Universal splitting of phase transitions and performance optimization in driven collective systems

Abstract: Spontaneous symmetry breaking is a hallmark of equilibrium systems, typically characterized by a single critical point separating ordered and disordered phases. Recently, a novel class of non-equilibrium phase transitions was uncovered [Phys. Rev. Res. {\bf 7}, L032049 (2025)], showing that the combined effects of simultaneous contact with thermal baths at different temperatures and external driving forces can split the conventional order-disorder transition into two distinct critical points, determined by which ordered state initially dominates. We show the robustness of this phenomenon by extending a minimal interacting-spin model from the idealized case of simultaneous bath coupling to a finite-time coupling protocol. In particular, we introduce two protocols in which the system interacts with a single bath at a time: a stochastic protocol, where the system randomly switches between the baths at different temperatures, and a deterministic protocol where the coupling alternates periodically.

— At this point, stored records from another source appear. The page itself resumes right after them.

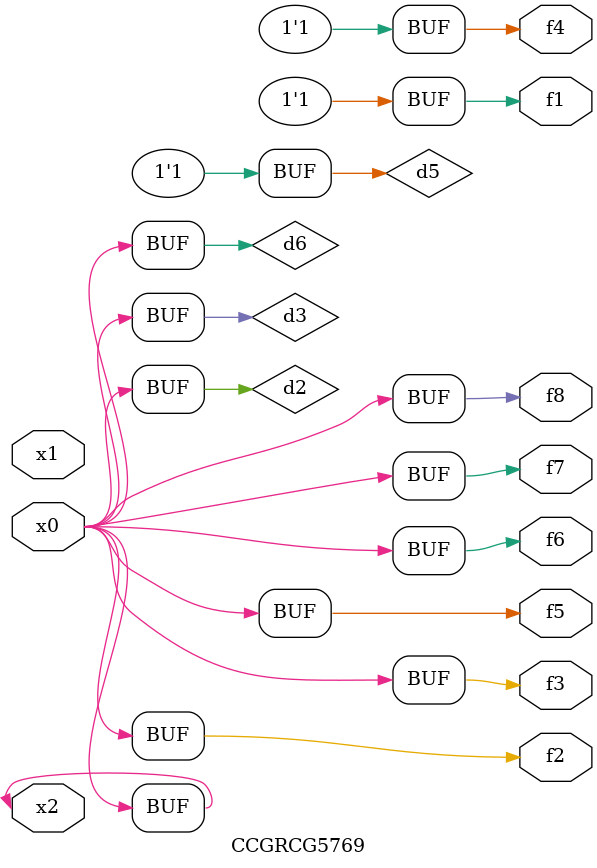
<source format=v>
module CCGRCG5769(
	input x0, x1, x2,
	output f1, f2, f3, f4, f5, f6, f7, f8
);

	wire d1, d2, d3, d4, d5, d6;

	xnor (d1, x2);
	buf (d2, x0, x2);
	and (d3, x0);
	xnor (d4, x1, x2);
	nand (d5, d1, d3);
	buf (d6, d2, d3);
	assign f1 = d5;
	assign f2 = d6;
	assign f3 = d6;
	assign f4 = d5;
	assign f5 = d6;
	assign f6 = d6;
	assign f7 = d6;
	assign f8 = d6;
endmodule

</source>
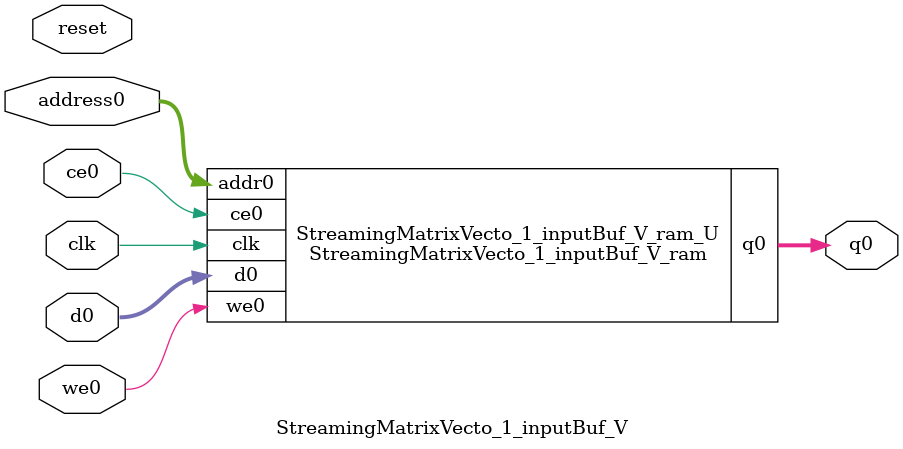
<source format=v>
`timescale 1 ns / 1 ps
module StreamingMatrixVecto_1_inputBuf_V_ram (addr0, ce0, d0, we0, q0,  clk);

parameter DWIDTH = 8;
parameter AWIDTH = 7;
parameter MEM_SIZE = 128;

input[AWIDTH-1:0] addr0;
input ce0;
input[DWIDTH-1:0] d0;
input we0;
output reg[DWIDTH-1:0] q0;
input clk;

(* ram_style = "block" *)reg [DWIDTH-1:0] ram[0:MEM_SIZE-1];




always @(posedge clk)  
begin 
    if (ce0) 
    begin
        if (we0) 
        begin 
            ram[addr0] <= d0; 
        end 
        q0 <= ram[addr0];
    end
end


endmodule

`timescale 1 ns / 1 ps
module StreamingMatrixVecto_1_inputBuf_V(
    reset,
    clk,
    address0,
    ce0,
    we0,
    d0,
    q0);

parameter DataWidth = 32'd8;
parameter AddressRange = 32'd128;
parameter AddressWidth = 32'd7;
input reset;
input clk;
input[AddressWidth - 1:0] address0;
input ce0;
input we0;
input[DataWidth - 1:0] d0;
output[DataWidth - 1:0] q0;



StreamingMatrixVecto_1_inputBuf_V_ram StreamingMatrixVecto_1_inputBuf_V_ram_U(
    .clk( clk ),
    .addr0( address0 ),
    .ce0( ce0 ),
    .we0( we0 ),
    .d0( d0 ),
    .q0( q0 ));

endmodule


</source>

Our analysis reveals two key results: (i) the splitting of phase transitions persists across all coupling schemes -- simultaneous, stochastic, and deterministic -- and (ii) different optimizations of power and efficiency in a collectively operating heat engine reveal that both the stochastic and deterministic protocols exhibit superior global performance at intermediate switching rates and periods when compared to simultaneous coupling. The global trade-off between power and efficiency is described by an expression solely depending on the temperatures of thermal reservoirs as the efficiency approaches to the ideal limit.